Nach diesen Maximen war es Aufgabe der Beklagten, die angedrohte Arbeitsunfähigkeit durch den Kläger im Rahmen eines Gesprächs mit dem Geschäftsführer darzulegen und zu beweisen. Auf Rechtfertigungs- oder Entschuldigungsgründe, die zu einer Abstufung der Darlegungslast führen würden, hat sich der Kläger nicht berufen, er hat vielmehr bestritten, dass das von der Beklagten behauptete Gespräch überhaupt stattgefunden hat. Eine darüberhinausgehende sekundäre Darlegungslast traf den Kläger nicht, denn die Beklagte stand nicht außerhalb des von ihr behaupteten Geschehensablaufs. Vielmehr soll ihr Geschäftsführer unmittelbar daran beteiligt gewesen sein. Ob der Kläger, wie er vorträgt, zur fraglichen Zeit mit dem Auszubildenden Az an der Fräse gearbeitet hat, kann – wie es das Arbeitsgericht zutreffend dargelegt hat – dahinstehen. Denn auch für den Fall, dass dies nicht der Fall gewesen wäre, wäre damit weder im Hinblick auf das von der Beklagten behauptete Gespräch noch auf dessen Inhalt irgendetwas gesagt. Eine Zeugenvernehmung des Herrn Az hatte daher zu unterbleiben.

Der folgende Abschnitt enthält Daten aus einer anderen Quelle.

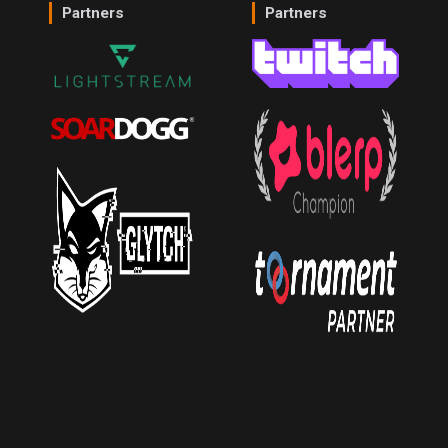
Partners
Partners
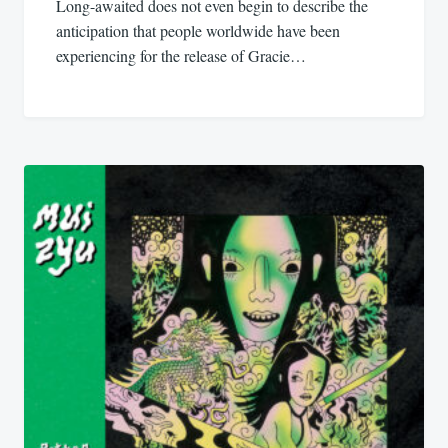
Long-awaited does not even begin to describe the
anticipation that people worldwide have been
experiencing for the release of Gracie…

Auch der übrige Geschehensablauf rechtfertigt entgegen der Auffassung der Beklagten nicht den Schluss, der Kläger habe dem Geschäftsführer gegenüber seine Arbeitsunfähigkeit für den Fall angedroht, dass die streitigen 1.000,00 Euro nicht gezahlt würden. Ob der Kläger von Rechts wegen einen Anspruch auf diesen unstreitig von ihm begehrten Betrag hatte, spielt insofern keine Rolle. Es steht den Arbeitsvertragsparteien jederzeit frei, über die Konditionen ihrer Vertragsbeziehung zu verhandeln und diese gegebenenfalls anzupassen. Zutreffend weist das Arbeitsgericht außerdem darauf hin, dass es befremdlich ist, dass die E-Mail vom 22.04.2022, 00:04 Uhr, mit keinem Wort auf die behauptete angedrohte Arbeitsunfähigkeit eingeht, sondern nur auf den Vorwurf des „unredlichen oder gar betrügerischen Verhaltens“, den der Kläger mit seiner E-Mail vom 21.04.2022, 16:25 Uhr, artikuliert hat. DieseE-Mail ist inhaltlich als Antwort bezogen auf die Nachricht des Geschäftsführers vom 21.04.2022, 13:42 Uhr, mit der dieser eine Erhöhung des Bruttoentgelts angeboten hat. Die E-Mail-Korrespondenz zwischen dem Kläger und dem Geschäftsführer ergibt damit auch und insbesondere dann ein stimmiges Gesamtbild, wenn das behauptete Gespräch gegen 15:30 Uhr nicht stattgefunden haben sollte.